Ladies' Lunch and Other Stories by Lore Segal Review


I realise I’m far from the first person to learn the old adage “don’t judge a book by its cover” is a (mostly) solid truism, but I learned it once again with Lore Segal’s Ladies’ Lunch and Other Stories. I was drawn to it purely by Adrian Tomine’s lovely cover and, having never read anything by Lore Segal before, thought/hoped the contents might be similar to Tomine’s wonderful comics - Segal’s short stories are most definitely not!


The first half of the book follows a group of old ladies in New York who meet up every now and then to lunch and natter; the second half is an assortment of other stuff. I’m vague because Segal’s writing is kind of amazing in that it’s the sort of prose that you can barely grasp as you read it and immediately forget right after you’ve read it. The stories are so empty of anything substantial, interesting or remotely worth reading that they’re completely unimpressive.

I had to flick through the book again to remind myself what some of them were about. The ones that have a resemblance of a story are the title story, which is about one of the old ladies’ sons putting her in a nursing home after she loses her marbles, and Making Good, which is about a rabbi and a priest gathering some people together so they can all remember the Holocaust together. Pneumonia Chronicles seems to be a nonfiction piece about the author getting pneumonia during the pandemic.

I say “resemblance of a story” because nothing actually happens in any of the above beyond the flimsy premise: the old lady goes to the nursing home, the group talk about the Holocaust, the author recovers and leaves hospital.
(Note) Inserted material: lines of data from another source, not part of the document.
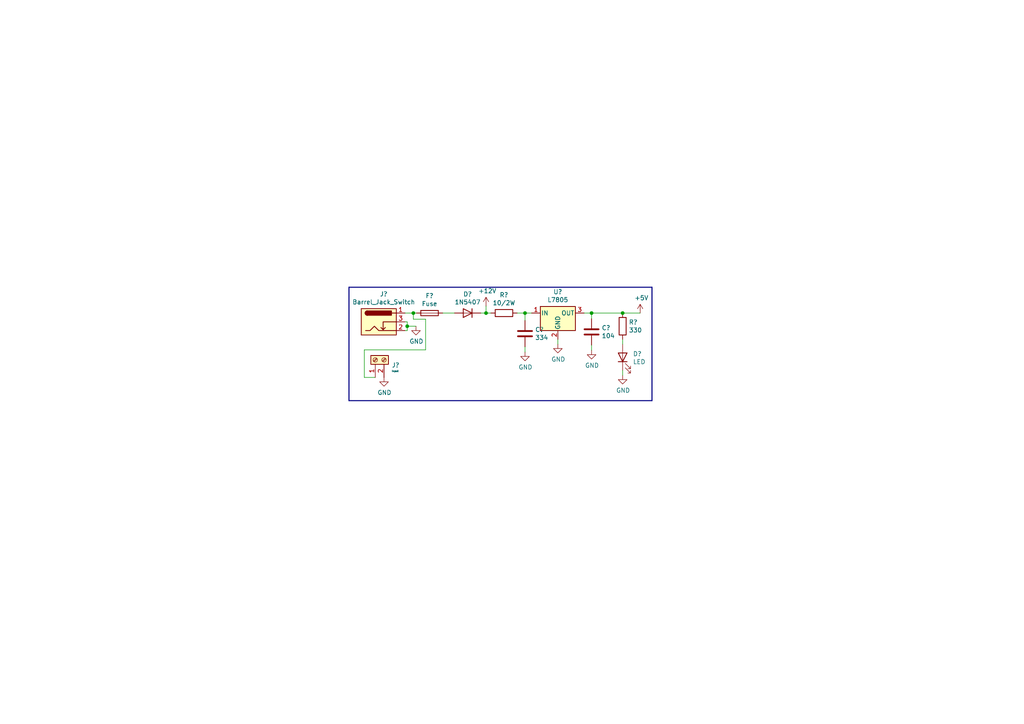
<source format=kicad_sch>
(kicad_sch (version 20211123) (generator eeschema)

  (uuid f8c53d38-8e39-47ab-aebf-0c71eb76a31f)

  (paper "A4")

  

  (junction (at 118.11 94.615) (diameter 0) (color 0 0 0 0)
    (uuid 0351505b-cd3b-4f82-a653-9fe7b11ed451)
  )
  (junction (at 152.273 90.805) (diameter 0) (color 0 0 0 0)
    (uuid 256cab6e-c242-4b1f-a64b-7d102c4c94c3)
  )
  (junction (at 171.577 90.805) (diameter 0) (color 0 0 0 0)
    (uuid 2dd1823c-4a6a-43a4-bb88-73ee6ecbf3a4)
  )
  (junction (at 119.888 90.805) (diameter 0) (color 0 0 0 0)
    (uuid def32222-f573-4c9c-b141-92b0816d7d16)
  )
  (junction (at 140.97 90.805) (diameter 0) (color 0 0 0 0)
    (uuid eb4158fc-065e-49f2-ba56-e201fc856569)
  )
  (junction (at 180.594 90.805) (diameter 0) (color 0 0 0 0)
    (uuid fa1a33fc-e421-4116-8da6-e164db6cc131)
  )

  (wire (pts (xy 152.273 92.964) (xy 152.273 90.805))
    (stroke (width 0) (type default) (color 0 0 0 0))
    (uuid 080d00ad-19b3-4d48-9e6a-28bfb9053e7d)
  )
  (wire (pts (xy 140.97 88.773) (xy 140.97 90.805))
    (stroke (width 0) (type default) (color 0 0 0 0))
    (uuid 136337e0-fd32-48ea-bc4e-e7cd5340ac4c)
  )
  (wire (pts (xy 119.888 90.805) (xy 120.777 90.805))
    (stroke (width 0) (type default) (color 0 0 0 0))
    (uuid 18d79b6a-7111-4967-bb35-964bb5155f8d)
  )
  (wire (pts (xy 128.397 90.805) (xy 131.826 90.805))
    (stroke (width 0) (type default) (color 0 0 0 0))
    (uuid 1a049cb2-6d3d-48e1-91c8-cbcdd4eb3f3a)
  )
  (wire (pts (xy 117.475 93.345) (xy 118.11 93.345))
    (stroke (width 0) (type default) (color 0 0 0 0))
    (uuid 1b571f07-2e9c-4b16-bd2e-f9e4f537f511)
  )
  (wire (pts (xy 118.11 93.345) (xy 118.11 94.615))
    (stroke (width 0) (type default) (color 0 0 0 0))
    (uuid 2b544d9f-87e6-416c-8804-351a1f433823)
  )
  (wire (pts (xy 185.674 90.805) (xy 180.594 90.805))
    (stroke (width 0) (type default) (color 0 0 0 0))
    (uuid 2eb5f215-815a-4f49-809b-75f14ab27446)
  )
  (wire (pts (xy 152.273 90.805) (xy 154.178 90.805))
    (stroke (width 0) (type default) (color 0 0 0 0))
    (uuid 2f3758d5-cd26-4ae7-bb43-4f0f36939fb7)
  )
  (wire (pts (xy 119.888 90.805) (xy 119.888 92.583))
    (stroke (width 0) (type default) (color 0 0 0 0))
    (uuid 343fd2d1-116f-46b8-86cf-f193934651ee)
  )
  (wire (pts (xy 180.594 99.822) (xy 180.594 98.425))
    (stroke (width 0) (type default) (color 0 0 0 0))
    (uuid 392656a2-43ee-4df1-a803-7c4bc90f3157)
  )
  (wire (pts (xy 140.97 90.805) (xy 142.367 90.805))
    (stroke (width 0) (type default) (color 0 0 0 0))
    (uuid 40b5b669-18bd-4624-be43-cab033c69872)
  )
  (wire (pts (xy 119.888 92.583) (xy 123.444 92.583))
    (stroke (width 0) (type default) (color 0 0 0 0))
    (uuid 4f68b9fc-b7df-4d67-b52c-b6b168b96f63)
  )
  (wire (pts (xy 171.577 90.805) (xy 171.577 92.456))
    (stroke (width 0) (type default) (color 0 0 0 0))
    (uuid 76d806ca-0a1f-414f-b50f-037fa541267c)
  )
  (wire (pts (xy 171.577 90.805) (xy 180.594 90.805))
    (stroke (width 0) (type default) (color 0 0 0 0))
    (uuid 7878fd8c-3a3d-4621-8bea-ca79adce7ca1)
  )
  (wire (pts (xy 152.273 102.108) (xy 152.273 100.584))
    (stroke (width 0) (type default) (color 0 0 0 0))
    (uuid 7ba50817-94a6-44b0-9097-2e461a6a5b31)
  )
  (wire (pts (xy 169.418 90.805) (xy 171.577 90.805))
    (stroke (width 0) (type default) (color 0 0 0 0))
    (uuid 81190fc6-cf99-41c3-b0c1-1fb702ab6934)
  )
  (wire (pts (xy 161.798 99.822) (xy 161.798 98.425))
    (stroke (width 0) (type default) (color 0 0 0 0))
    (uuid 830908b0-6dc2-4846-b463-43c1cc850521)
  )
  (wire (pts (xy 139.446 90.805) (xy 140.97 90.805))
    (stroke (width 0) (type default) (color 0 0 0 0))
    (uuid 83b132d7-7722-45e1-aa1c-2548aaf73dfb)
  )
  (wire (pts (xy 123.444 92.583) (xy 123.444 101.473))
    (stroke (width 0) (type default) (color 0 0 0 0))
    (uuid 95130849-eb16-43dc-bc8a-6fc0f4c555d5)
  )
  (wire (pts (xy 180.594 108.839) (xy 180.594 107.442))
    (stroke (width 0) (type default) (color 0 0 0 0))
    (uuid 95319fb9-7dcb-47b3-b8f9-bcd342af2b40)
  )
  (wire (pts (xy 105.664 101.473) (xy 105.664 109.474))
    (stroke (width 0) (type default) (color 0 0 0 0))
    (uuid a058ebfd-8c1c-434f-a2a3-e197c091fab8)
  )
  (bus (pts (xy 101.219 83.312) (xy 101.219 116.205))
    (stroke (width 0) (type default) (color 0 0 0 0))
    (uuid a5a69454-0925-4c0c-9c79-bed215f6575e)
  )

  (wire (pts (xy 118.11 95.885) (xy 118.11 94.615))
    (stroke (width 0) (type default) (color 0 0 0 0))
    (uuid b519d1f8-e53f-4ac1-bbe0-0b696877b2ea)
  )
  (bus (pts (xy 189.103 116.205) (xy 189.103 83.312))
    (stroke (width 0) (type default) (color 0 0 0 0))
    (uuid b54f8f40-cad3-40de-baa8-5edf3cfd209c)
  )

  (wire (pts (xy 105.664 109.474) (xy 108.839 109.474))
    (stroke (width 0) (type default) (color 0 0 0 0))
    (uuid baf0e728-60a2-4fc7-af91-b7871cf37ca3)
  )
  (wire (pts (xy 117.475 90.805) (xy 119.888 90.805))
    (stroke (width 0) (type default) (color 0 0 0 0))
    (uuid bbec2f71-506d-4012-ab8b-a34dd65c8e81)
  )
  (wire (pts (xy 123.444 101.473) (xy 105.664 101.473))
    (stroke (width 0) (type default) (color 0 0 0 0))
    (uuid c2cd3ab4-8afc-42ff-bad2-3e21e6487c9f)
  )
  (bus (pts (xy 101.219 116.205) (xy 189.103 116.205))
    (stroke (width 0) (type default) (color 0 0 0 0))
    (uuid c68e9bbe-7fff-467f-869b-6648884095b9)
  )
  (bus (pts (xy 189.103 83.312) (xy 101.219 83.312))
    (stroke (width 0) (type default) (color 0 0 0 0))
    (uuid cbbce204-aa76-4c65-a39c-a54f0dc07089)
  )

  (wire (pts (xy 118.11 94.615) (xy 120.65 94.615))
    (stroke (width 0) (type default) (color 0 0 0 0))
    (uuid d47026c0-f225-4603-8335-145ea6eb74c6)
  )
  (wire (pts (xy 149.987 90.805) (xy 152.273 90.805))
    (stroke (width 0) (type default) (color 0 0 0 0))
    (uuid d6b48eee-8d19-437e-b4d6-5e23110d2448)
  )
  (wire (pts (xy 171.577 101.6) (xy 171.577 100.076))
    (stroke (width 0) (type default) (color 0 0 0 0))
    (uuid ee844c15-6554-402f-bf85-18bf7b73266e)
  )
  (wire (pts (xy 117.475 95.885) (xy 118.11 95.885))
    (stroke (width 0) (type default) (color 0 0 0 0))
    (uuid f4e49ce5-ee16-49a5-85a0-fd041bb5e6f8)
  )

  (symbol (lib_id "Connector:Barrel_Jack_Switch") (at 109.855 93.345 0) (unit 1)
    (in_bom yes) (on_board yes)
    (uuid 00000000-0000-0000-0000-00005e6b013a)
    (property "Reference" "J?" (id 0) (at 111.3028 85.2932 0))
    (property "Value" "" (id 1) (at 111.3028 87.6046 0))
    (property "Footprint" "" (id 2) (at 111.125 94.361 0)
      (effects (font (size 1.27 1.27)) hide)
    )
    (property "Datasheet" "~" (id 3) (at 111.125 94.361 0)
      (effects (font (size 1.27 1.27)) hide)
    )
    (pin "1" (uuid e494d08e-ea33-458e-82f3-392d87070b7b))
    (pin "2" (uuid 50fdf94a-617c-4ebb-9db0-ca0d644039f5))
    (pin "3" (uuid 18d58a76-cc9e-4e85-9426-8ba2d639ede4))
  )

  (symbol (lib_id "Device:Fuse") (at 124.587 90.805 270) (unit 1)
    (in_bom yes) (on_board yes)
    (uuid 00000000-0000-0000-0000-00005e6b26c0)
    (property "Reference" "F?" (id 0) (at 124.587 85.8012 90))
    (property "Value" "" (id 1) (at 124.587 88.1126 90))
    (property "Footprint" "" (id 2) (at 124.587 89.027 90)
      (effects (font (size 1.27 1.27)) hide)
    )
    (property "Datasheet" "~" (id 3) (at 124.587 90.805 0)
      (effects (font (size 1.27 1.27)) hide)
    )
    (pin "1" (uuid c364377a-7303-4f99-a6fa-e3a0061d76fa))
    (pin "2" (uuid b884bf22-22dd-4a92-835b-08e2c2d7bece))
  )

  (symbol (lib_id "Diode:1N5407") (at 135.636 90.805 180) (unit 1)
    (in_bom yes) (on_board yes)
    (uuid 00000000-0000-0000-0000-00005e6bf219)
    (property "Reference" "D?" (id 0) (at 135.636 85.3186 0))
    (property "Value" "" (id 1) (at 135.636 87.63 0))
    (property "Footprint" "" (id 2) (at 135.636 86.36 0)
      (effects (font (size 1.27 1.27)) hide)
    )
    (property "Datasheet" "http://www.vishay.com/docs/88516/1n5400.pdf" (id 3) (at 135.636 90.805 0)
      (effects (font (size 1.27 1.27)) hide)
    )
    (pin "1" (uuid 68e1582f-5821-466a-912a-163b6dd5fe89))
    (pin "2" (uuid 400b826a-aba4-4633-80c1-80a7086752bd))
  )

  (symbol (lib_id "Device:R") (at 146.177 90.805 270) (unit 1)
    (in_bom yes) (on_board yes)
    (uuid 00000000-0000-0000-0000-00005e6c1618)
    (property "Reference" "R?" (id 0) (at 146.177 85.5472 90))
    (property "Value" "" (id 1) (at 146.177 87.8586 90))
    (property "Footprint" "" (id 2) (at 146.177 89.027 90)
      (effects (font (size 1.27 1.27)) hide)
    )
    (property "Datasheet" "~" (id 3) (at 146.177 90.805 0)
      (effects (font (size 1.27 1.27)) hide)
    )
    (pin "1" (uuid db7cca53-a3c9-4b0a-941f-c60ccc8cbbd1))
    (pin "2" (uuid 7400bfd8-ef76-4726-9f0e-ba9f70dc608e))
  )

  (symbol (lib_id "power:+12V") (at 140.97 88.773 0) (unit 1)
    (in_bom yes) (on_board yes)
    (uuid 00000000-0000-0000-0000-00005e6c2412)
    (property "Reference" "#PWR?" (id 0) (at 140.97 92.583 0)
      (effects (font (size 1.27 1.27)) hide)
    )
    (property "Value" "" (id 1) (at 141.351 84.3788 0))
    (property "Footprint" "" (id 2) (at 140.97 88.773 0)
      (effects (font (size 1.27 1.27)) hide)
    )
    (property "Datasheet" "" (id 3) (at 140.97 88.773 0)
      (effects (font (size 1.27 1.27)) hide)
    )
    (pin "1" (uuid d502b810-c62b-4302-a37f-6c0e38013ef2))
  )

  (symbol (lib_id "Device:C") (at 152.273 96.774 0) (unit 1)
    (in_bom yes) (on_board yes)
    (uuid 00000000-0000-0000-0000-00005e6c2ce8)
    (property "Reference" "C?" (id 0) (at 155.194 95.6056 0)
      (effects (font (size 1.27 1.27)) (justify left))
    )
    (property "Value" "" (id 1) (at 155.194 97.917 0)
      (effects (font (size 1.27 1.27)) (justify left))
    )
    (property "Footprint" "" (id 2) (at 153.2382 100.584 0)
      (effects (font (size 1.27 1.27)) hide)
    )
    (property "Datasheet" "~" (id 3) (at 152.273 96.774 0)
      (effects (font (size 1.27 1.27)) hide)
    )
    (pin "1" (uuid 644aa6d8-e366-4da3-aff5-6c423c94ef04))
    (pin "2" (uuid 9c07cb26-5305-4363-8667-15e462c8c98d))
  )

  (symbol (lib_id "power:GND") (at 152.273 102.108 0) (unit 1)
    (in_bom yes) (on_board yes)
    (uuid 00000000-0000-0000-0000-00005e6c3b32)
    (property "Reference" "#PWR?" (id 0) (at 152.273 108.458 0)
      (effects (font (size 1.27 1.27)) hide)
    )
    (property "Value" "" (id 1) (at 152.4 106.5022 0))
    (property "Footprint" "" (id 2) (at 152.273 102.108 0)
      (effects (font (size 1.27 1.27)) hide)
    )
    (property "Datasheet" "" (id 3) (at 152.273 102.108 0)
      (effects (font (size 1.27 1.27)) hide)
    )
    (pin "1" (uuid 7713a8a5-eb9d-45a5-80f2-51636ff43dc2))
  )

  (symbol (lib_id "Regulator_Linear:L7805") (at 161.798 90.805 0) (unit 1)
    (in_bom yes) (on_board yes)
    (uuid 00000000-0000-0000-0000-00005e6c418c)
    (property "Reference" "U?" (id 0) (at 161.798 84.6582 0))
    (property "Value" "" (id 1) (at 161.798 86.9696 0))
    (property "Footprint" "" (id 2) (at 162.433 94.615 0)
      (effects (font (size 1.27 1.27) italic) (justify left) hide)
    )
    (property "Datasheet" "http://www.st.com/content/ccc/resource/technical/document/datasheet/41/4f/b3/b0/12/d4/47/88/CD00000444.pdf/files/CD00000444.pdf/jcr:content/translations/en.CD00000444.pdf" (id 3) (at 161.798 92.075 0)
      (effects (font (size 1.27 1.27)) hide)
    )
    (pin "1" (uuid 7ef4ce9a-4466-4ab1-935d-acc41c5dfff8))
    (pin "2" (uuid da63d2e4-26df-4f9b-a0a9-c77b2eb8dc15))
    (pin "3" (uuid 75845916-c5b7-46d8-9951-24021b7bd778))
  )

  (symbol (lib_id "power:GND") (at 161.798 99.822 0) (unit 1)
    (in_bom yes) (on_board yes)
    (uuid 00000000-0000-0000-0000-00005e6c50ad)
    (property "Reference" "#PWR?" (id 0) (at 161.798 106.172 0)
      (effects (font (size 1.27 1.27)) hide)
    )
    (property "Value" "" (id 1) (at 161.925 104.2162 0))
    (property "Footprint" "" (id 2) (at 161.798 99.822 0)
      (effects (font (size 1.27 1.27)) hide)
    )
    (property "Datasheet" "" (id 3) (at 161.798 99.822 0)
      (effects (font (size 1.27 1.27)) hide)
    )
    (pin "1" (uuid 777dad51-489e-46d6-b3eb-631ceb51040a))
  )

  (symbol (lib_id "Device:C") (at 171.577 96.266 0) (unit 1)
    (in_bom yes) (on_board yes)
    (uuid 00000000-0000-0000-0000-00005e6c8b29)
    (property "Reference" "C?" (id 0) (at 174.498 95.0976 0)
      (effects (font (size 1.27 1.27)) (justify left))
    )
    (property "Value" "" (id 1) (at 174.498 97.409 0)
      (effects (font (size 1.27 1.27)) (justify left))
    )
    (property "Footprint" "" (id 2) (at 172.5422 100.076 0)
      (effects (font (size 1.27 1.27)) hide)
    )
    (property "Datasheet" "~" (id 3) (at 171.577 96.266 0)
      (effects (font (size 1.27 1.27)) hide)
    )
    (pin "1" (uuid cd48293b-2819-47e5-ac8c-60d5a22a5e16))
    (pin "2" (uuid debee8ba-e07a-427b-bfd6-e5cce5bf9117))
  )

  (symbol (lib_id "power:GND") (at 171.577 101.6 0) (unit 1)
    (in_bom yes) (on_board yes)
    (uuid 00000000-0000-0000-0000-00005e6c8b42)
    (property "Reference" "#PWR?" (id 0) (at 171.577 107.95 0)
      (effects (font (size 1.27 1.27)) hide)
    )
    (property "Value" "" (id 1) (at 171.704 105.9942 0))
    (property "Footprint" "" (id 2) (at 171.577 101.6 0)
      (effects (font (size 1.27 1.27)) hide)
    )
    (property "Datasheet" "" (id 3) (at 171.577 101.6 0)
      (effects (font (size 1.27 1.27)) hide)
    )
    (pin "1" (uuid bacdcf68-9301-4cc5-a34f-7320ea764f70))
  )

  (symbol (lib_id "Device:LED") (at 180.594 103.632 90) (unit 1)
    (in_bom yes) (on_board yes)
    (uuid 00000000-0000-0000-0000-00005e6cdff8)
    (property "Reference" "D?" (id 0) (at 183.5658 102.6414 90)
      (effects (font (size 1.27 1.27)) (justify right))
    )
    (property "Value" "" (id 1) (at 183.5658 104.9528 90)
      (effects (font (size 1.27 1.27)) (justify right))
    )
    (property "Footprint" "" (id 2) (at 180.594 103.632 0)
      (effects (font (size 1.27 1.27)) hide)
    )
    (property "Datasheet" "~" (id 3) (at 180.594 103.632 0)
      (effects (font (size 1.27 1.27)) hide)
    )
    (pin "1" (uuid b1d0ed91-f675-4c90-b5c6-51bb5e9469a3))
    (pin "2" (uuid 1fbea6c4-621c-4064-9d9f-7a88b9bb30e7))
  )

  (symbol (lib_id "power:GND") (at 180.594 108.839 0) (unit 1)
    (in_bom yes) (on_board yes)
    (uuid 00000000-0000-0000-0000-00005e6ced70)
    (property "Reference" "#PWR?" (id 0) (at 180.594 115.189 0)
      (effects (font (size 1.27 1.27)) hide)
    )
    (property "Value" "" (id 1) (at 180.721 113.2332 0))
    (property "Footprint" "" (id 2) (at 180.594 108.839 0)
      (effects (font (size 1.27 1.27)) hide)
    )
    (property "Datasheet" "" (id 3) (at 180.594 108.839 0)
      (effects (font (size 1.27 1.27)) hide)
    )
    (pin "1" (uuid ff7cdf7f-062f-4518-bb42-4728e0dad806))
  )

  (symbol (lib_id "Device:R") (at 180.594 94.615 0) (unit 1)
    (in_bom yes) (on_board yes)
    (uuid 00000000-0000-0000-0000-00005e6cf33b)
    (property "Reference" "R?" (id 0) (at 182.372 93.4466 0)
      (effects (font (size 1.27 1.27)) (justify left))
    )
    (property "Value" "" (id 1) (at 182.372 95.758 0)
      (effects (font (size 1.27 1.27)) (justify left))
    )
    (property "Footprint" "" (id 2) (at 178.816 94.615 90)
      (effects (font (size 1.27 1.27)) hide)
    )
    (property "Datasheet" "~" (id 3) (at 180.594 94.615 0)
      (effects (font (size 1.27 1.27)) hide)
    )
    (pin "1" (uuid 1ed88207-6095-4aa0-bef2-7f300aa1f85c))
    (pin "2" (uuid 32b7d0be-abca-429c-8aa1-9c2aa0b00f54))
  )

  (symbol (lib_id "power:+5V") (at 185.674 90.805 0) (unit 1)
    (in_bom yes) (on_board yes)
    (uuid 00000000-0000-0000-0000-00005e6d3c8b)
    (property "Reference" "#PWR?" (id 0) (at 185.674 94.615 0)
      (effects (font (size 1.27 1.27)) hide)
    )
    (property "Value" "" (id 1) (at 186.055 86.4108 0))
    (property "Footprint" "" (id 2) (at 185.674 90.805 0)
      (effects (font (size 1.27 1.27)) hide)
    )
    (property "Datasheet" "" (id 3) (at 185.674 90.805 0)
      (effects (font (size 1.27 1.27)) hide)
    )
    (pin "1" (uuid 385f6e6f-4208-4aeb-8b8b-ecbbe8267aa9))
  )

  (symbol (lib_id "power:GND") (at 120.65 94.615 0) (unit 1)
    (in_bom yes) (on_board yes)
    (uuid 00000000-0000-0000-0000-00005e6e8c9a)
    (property "Reference" "#PWR?" (id 0) (at 120.65 100.965 0)
      (effects (font (size 1.27 1.27)) hide)
    )
    (property "Value" "" (id 1) (at 120.777 99.0092 0))
    (property "Footprint" "" (id 2) (at 120.65 94.615 0)
      (effects (font (size 1.27 1.27)) hide)
    )
    (property "Datasheet" "" (id 3) (at 120.65 94.615 0)
      (effects (font (size 1.27 1.27)) hide)
    )
    (pin "1" (uuid 6acbe2ff-8386-4f96-a8b0-234d5028d88f))
  )

  (symbol (lib_id "Connector:Screw_Terminal_01x02") (at 108.839 104.394 90) (unit 1)
    (in_bom yes) (on_board yes)
    (uuid 00000000-0000-0000-0000-00005ef55ddb)
    (property "Reference" "J?" (id 0) (at 113.6142 105.918 90)
      (effects (font (size 1.27 1.27)) (justify right))
    )
    (property "Value" "" (id 1) (at 113.6142 107.6198 90)
      (effects (font (size 0.508 0.508)) (justify right))
    )
    (property "Footprint" "" (id 2) (at 108.839 104.394 0)
      (effects (font (size 1.27 1.27)) hide)
    )
    (property "Datasheet" "~" (id 3) (at 108.839 104.394 0)
      (effects (font (size 1.27 1.27)) hide)
    )
    (pin "1" (uuid ebf6f0a7-58a6-4c85-b730-9472b747d69b))
    (pin "2" (uuid 72279fab-cf4f-4e02-a7d7-3c3defdf3aa1))
  )

  (symbol (lib_id "power:GND") (at 111.379 109.474 0) (unit 1)
    (in_bom yes) (on_board yes)
    (uuid 00000000-0000-0000-0000-00005ef5eae9)
    (property "Reference" "#PWR?" (id 0) (at 111.379 115.824 0)
      (effects (font (size 1.27 1.27)) hide)
    )
    (property "Value" "" (id 1) (at 111.506 113.8682 0))
    (property "Footprint" "" (id 2) (at 111.379 109.474 0)
      (effects (font (size 1.27 1.27)) hide)
    )
    (property "Datasheet" "" (id 3) (at 111.379 109.474 0)
      (effects (font (size 1.27 1.27)) hide)
    )
    (pin "1" (uuid b83297a1-16d7-474f-bdbb-bf78c7a787ab))
  )

  (sheet_instances
    (path "/" (page "1"))
  )

  (symbol_instances
    (path "/00000000-0000-0000-0000-00005e6c2412"
      (reference "#PWR?") (unit 1) (value "+12V") (footprint "")
    )
    (path "/00000000-0000-0000-0000-00005e6c3b32"
      (reference "#PWR?") (unit 1) (value "GND") (footprint "")
    )
    (path "/00000000-0000-0000-0000-00005e6c50ad"
      (reference "#PWR?") (unit 1) (value "GND") (footprint "")
    )
    (path "/00000000-0000-0000-0000-00005e6c8b42"
      (reference "#PWR?") (unit 1) (value "GND") (footprint "")
    )
    (path "/00000000-0000-0000-0000-00005e6ced70"
      (reference "#PWR?") (unit 1) (value "GND") (footprint "")
    )
    (path "/00000000-0000-0000-0000-00005e6d3c8b"
      (reference "#PWR?") (unit 1) (value "+5V") (footprint "")
    )
    (path "/00000000-0000-0000-0000-00005e6e8c9a"
      (reference "#PWR?") (unit 1) (value "GND") (footprint "")
    )
    (path "/00000000-0000-0000-0000-00005ef5eae9"
      (reference "#PWR?") (unit 1) (value "GND") (footprint "")
    )
    (path "/00000000-0000-0000-0000-00005e6c2ce8"
      (reference "C?") (unit 1) (value "334") (footprint "Capacitor_THT:C_Disc_D7.0mm_W2.5mm_P5.00mm")
    )
    (path "/00000000-0000-0000-0000-00005e6c8b29"
      (reference "C?") (unit 1) (value "104") (footprint "Capacitor_THT:C_Disc_D7.0mm_W2.5mm_P5.00mm")
    )
    (path "/00000000-0000-0000-0000-00005e6bf219"
      (reference "D?") (unit 1) (value "1N5407") (footprint "Diode_THT:D_DO-201AD_P15.24mm_Horizontal")
    )
    (path "/00000000-0000-0000-0000-00005e6cdff8"
      (reference "D?") (unit 1) (value "LED") (footprint "LED_THT:LED_D5.0mm")
    )
    (path "/00000000-0000-0000-0000-00005e6b26c0"
      (reference "F?") (unit 1) (value "Fuse") (footprint "Fuse:Fuseholder_Cylinder-5x20mm_Schurter_0031_8201_Horizontal_Open")
    )
    (path "/00000000-0000-0000-0000-00005e6b013a"
      (reference "J?") (unit 1) (value "Barrel_Jack_Switch") (footprint "Connector_BarrelJack:BarrelJack_Horizontal")
    )
    (path "/00000000-0000-0000-0000-00005ef55ddb"
      (reference "J?") (unit 1) (value "Input") (footprint "TerminalBlock_Altech:Altech_AK300_1x02_P5.00mm_45-Degree")
    )
    (path "/00000000-0000-0000-0000-00005e6c1618"
      (reference "R?") (unit 1) (value "10/2W") (footprint "Resistor_THT:R_Axial_Power_L20.0mm_W6.4mm_P25.40mm")
    )
    (path "/00000000-0000-0000-0000-00005e6cf33b"
      (reference "R?") (unit 1) (value "330") (footprint "Resistor_THT:R_Axial_DIN0207_L6.3mm_D2.5mm_P10.16mm_Horizontal")
    )
    (path "/00000000-0000-0000-0000-00005e6c418c"
      (reference "U?") (unit 1) (value "L7805") (footprint "Package_TO_SOT_THT:TO-220-3_Vertical")
    )
  )
)

</source>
Nothing remarkable or unique or poignant is said or revealed. The whole book is like that: one big flatline.

Lore Segal is 95 years old so good for her still writing and publishing at that age, and, who knows, maybe the books she wrote earlier in her life from her 30s on were perhaps more memorable and stood out more; maybe this collection is an unintentional reflection of what happens to writers who make it to 95? Maybe not - maybe Segal’s prose has always been like this and I just don’t jibe with it (someone must - she’s frequently published in The New Yorker). Either way, I definitely wouldn’t recommend Ladies’ Lunch - I suggest admiring the cover and then putting it back on the shelf!